READING, Pa. (AP) — A federal bankruptcy judge said Wednesday he intends to approve the sale of the Reading Eagle to a large newspaper chain known for taking over struggling papers and then making deep newsroom cuts.

MediaNews Group, better known as Digital First Media, offered $5 million for the assets of the family-owned Reading Eagle Co., which filed for bankruptcy protection in March.

Chief Judge Richard E. Fehling said Wednesday he plans to sign off on the sale.

Digital First owns about 200 papers and other publications, including The Denver Post and the Boston Herald. Its biggest shareholder is Alden Global Capital, a New York hedge fund that invests in distressed companies.

Digital First has a reputation for deep cost cutting, leading to fears the Eagle will be gutted. The paper began publishing in 1868.

"The Reading Eagle has always had an outsized role in defining this community. It is far and away the dominant source of news," said Kevin Murphy, CEO of the Berks County Community Foundation.

He said hundreds of people have talked to him about the paper since it entered bankruptcy.

"I don't remember anything in 25 years that has jolted this community more than this bankruptcy news," he said. "It has been a process of shock and grief."

The Eagle, where the late "Rabbit, Run" novelist John Updike got his start, has an average daily circulation of more than 37,000 on weekdays and more than 50,000 on Sunday. The Reading Eagle Co.'s other properties include news-talk radio station WEEU and a weekly newspaper. It employs more than 200.

In court papers, Digital First said it plans to take WEEU off the air unless someone buys its FCC license.

Like many other newspapers, the Eagle has struggled with declining ad revenues.

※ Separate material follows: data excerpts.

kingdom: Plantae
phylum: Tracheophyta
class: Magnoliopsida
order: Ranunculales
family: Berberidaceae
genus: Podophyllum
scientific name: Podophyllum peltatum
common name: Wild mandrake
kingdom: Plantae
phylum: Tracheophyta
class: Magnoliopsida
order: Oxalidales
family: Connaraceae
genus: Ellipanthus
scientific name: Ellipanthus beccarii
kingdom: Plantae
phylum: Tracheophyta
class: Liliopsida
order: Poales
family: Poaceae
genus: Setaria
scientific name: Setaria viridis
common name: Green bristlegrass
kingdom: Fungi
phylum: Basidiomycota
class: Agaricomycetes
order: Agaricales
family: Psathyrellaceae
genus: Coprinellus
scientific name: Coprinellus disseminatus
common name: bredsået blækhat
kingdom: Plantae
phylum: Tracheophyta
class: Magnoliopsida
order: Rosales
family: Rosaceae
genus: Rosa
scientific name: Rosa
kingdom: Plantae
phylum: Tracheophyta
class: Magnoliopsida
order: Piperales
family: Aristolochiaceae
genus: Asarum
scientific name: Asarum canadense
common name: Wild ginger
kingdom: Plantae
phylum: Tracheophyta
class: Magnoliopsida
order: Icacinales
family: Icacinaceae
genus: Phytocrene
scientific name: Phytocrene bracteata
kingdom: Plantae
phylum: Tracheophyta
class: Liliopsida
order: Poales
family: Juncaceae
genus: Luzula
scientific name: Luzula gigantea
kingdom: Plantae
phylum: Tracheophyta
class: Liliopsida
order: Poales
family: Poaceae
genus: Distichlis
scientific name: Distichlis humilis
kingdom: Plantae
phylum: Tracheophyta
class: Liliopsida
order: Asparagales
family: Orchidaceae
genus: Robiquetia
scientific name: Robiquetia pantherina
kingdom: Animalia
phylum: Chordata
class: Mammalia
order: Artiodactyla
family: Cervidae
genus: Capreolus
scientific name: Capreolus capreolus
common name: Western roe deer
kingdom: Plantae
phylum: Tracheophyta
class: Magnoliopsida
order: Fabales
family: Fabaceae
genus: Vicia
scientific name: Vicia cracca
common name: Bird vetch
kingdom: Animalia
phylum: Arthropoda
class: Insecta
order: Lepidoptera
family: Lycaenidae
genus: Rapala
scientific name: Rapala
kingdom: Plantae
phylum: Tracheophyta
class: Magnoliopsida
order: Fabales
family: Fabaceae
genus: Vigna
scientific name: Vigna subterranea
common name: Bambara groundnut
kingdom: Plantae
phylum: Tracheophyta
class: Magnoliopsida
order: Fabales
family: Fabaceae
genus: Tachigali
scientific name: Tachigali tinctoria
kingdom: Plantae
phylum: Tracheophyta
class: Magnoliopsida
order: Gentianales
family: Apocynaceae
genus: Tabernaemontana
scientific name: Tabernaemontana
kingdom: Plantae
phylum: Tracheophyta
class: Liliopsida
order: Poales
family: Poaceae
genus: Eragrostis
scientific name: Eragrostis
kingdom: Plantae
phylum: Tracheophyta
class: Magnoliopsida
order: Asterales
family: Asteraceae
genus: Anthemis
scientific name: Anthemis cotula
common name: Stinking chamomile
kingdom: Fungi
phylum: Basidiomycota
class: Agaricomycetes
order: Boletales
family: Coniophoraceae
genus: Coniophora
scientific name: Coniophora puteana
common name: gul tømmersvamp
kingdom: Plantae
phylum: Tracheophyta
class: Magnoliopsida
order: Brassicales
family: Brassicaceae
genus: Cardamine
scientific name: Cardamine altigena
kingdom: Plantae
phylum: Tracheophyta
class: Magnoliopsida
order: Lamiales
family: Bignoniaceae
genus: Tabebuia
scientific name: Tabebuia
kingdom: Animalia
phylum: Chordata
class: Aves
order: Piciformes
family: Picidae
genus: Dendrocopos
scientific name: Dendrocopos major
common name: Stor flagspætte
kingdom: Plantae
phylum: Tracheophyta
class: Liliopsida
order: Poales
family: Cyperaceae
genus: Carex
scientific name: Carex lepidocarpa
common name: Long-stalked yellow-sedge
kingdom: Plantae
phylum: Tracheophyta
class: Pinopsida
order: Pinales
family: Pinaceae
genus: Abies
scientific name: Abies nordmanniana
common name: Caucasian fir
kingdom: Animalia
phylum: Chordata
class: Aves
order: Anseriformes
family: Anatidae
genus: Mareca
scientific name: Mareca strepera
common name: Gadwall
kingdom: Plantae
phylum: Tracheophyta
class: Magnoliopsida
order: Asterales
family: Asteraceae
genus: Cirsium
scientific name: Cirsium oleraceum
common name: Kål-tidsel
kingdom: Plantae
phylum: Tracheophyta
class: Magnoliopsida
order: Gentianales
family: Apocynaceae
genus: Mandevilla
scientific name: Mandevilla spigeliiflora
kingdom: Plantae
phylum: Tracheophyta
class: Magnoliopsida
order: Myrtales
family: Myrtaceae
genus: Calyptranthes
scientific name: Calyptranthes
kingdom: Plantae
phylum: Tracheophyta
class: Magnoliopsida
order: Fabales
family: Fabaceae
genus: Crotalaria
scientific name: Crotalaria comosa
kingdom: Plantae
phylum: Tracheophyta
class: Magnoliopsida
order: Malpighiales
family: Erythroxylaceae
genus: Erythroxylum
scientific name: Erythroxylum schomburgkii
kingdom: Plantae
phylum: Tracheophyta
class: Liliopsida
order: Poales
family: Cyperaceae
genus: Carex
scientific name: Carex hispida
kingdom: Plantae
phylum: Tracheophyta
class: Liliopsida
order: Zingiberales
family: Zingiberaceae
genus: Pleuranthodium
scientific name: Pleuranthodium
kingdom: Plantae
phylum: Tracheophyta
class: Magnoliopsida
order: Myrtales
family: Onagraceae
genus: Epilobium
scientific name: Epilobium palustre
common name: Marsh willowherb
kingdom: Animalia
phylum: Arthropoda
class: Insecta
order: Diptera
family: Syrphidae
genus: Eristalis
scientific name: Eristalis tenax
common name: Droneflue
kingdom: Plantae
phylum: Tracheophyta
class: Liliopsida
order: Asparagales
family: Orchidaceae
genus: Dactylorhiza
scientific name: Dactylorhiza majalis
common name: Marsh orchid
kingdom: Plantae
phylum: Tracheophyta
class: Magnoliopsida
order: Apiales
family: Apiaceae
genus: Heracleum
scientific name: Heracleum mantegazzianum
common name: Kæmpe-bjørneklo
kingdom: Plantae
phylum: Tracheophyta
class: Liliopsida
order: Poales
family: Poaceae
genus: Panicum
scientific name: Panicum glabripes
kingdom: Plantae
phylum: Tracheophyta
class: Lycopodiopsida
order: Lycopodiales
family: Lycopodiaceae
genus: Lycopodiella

It was also burdened with heavy debt from the 2009 expansion of its downtown printing press and distribution center. The newspaper said it has been losing millions of dollars a year.

"We're either going to have a sale, or we're going to have a liquidation," Reading Eagle lawyer Robert Lapowsky told the judge Wednesday.

Peter Barbey, the president and chief executive of the Reading Eagle Co. — whose great-great-grandfather started the paper — had been loaning it money to keep it afloat. He declined immediate comment after the hearing, saying he planned to issue a statement through the paper.

Through a spokesman, Digital First said it was "pleased to save the Reading Eagle from liquidation and help ensure the people of Berks County don't lose access to an important source of local news and information, as has unfortunately happened in too many communities across the country."

The company said it will "re-create" the Eagle so the paper "has the appropriate resources" to provide local news coverage. Digital First did not say how many of the paper's workers it plans to lay off or whether it will reduce the number of days it publishes a print edition.

Hundreds of U.S. newspapers have shut down over the past 15 years as news consumers have migrated to the internet. The number of reporters, editors, photographers and other newsroom employees in the industry fell by 45% nationwide between 2004 and 2017, according to the Pew Research Center.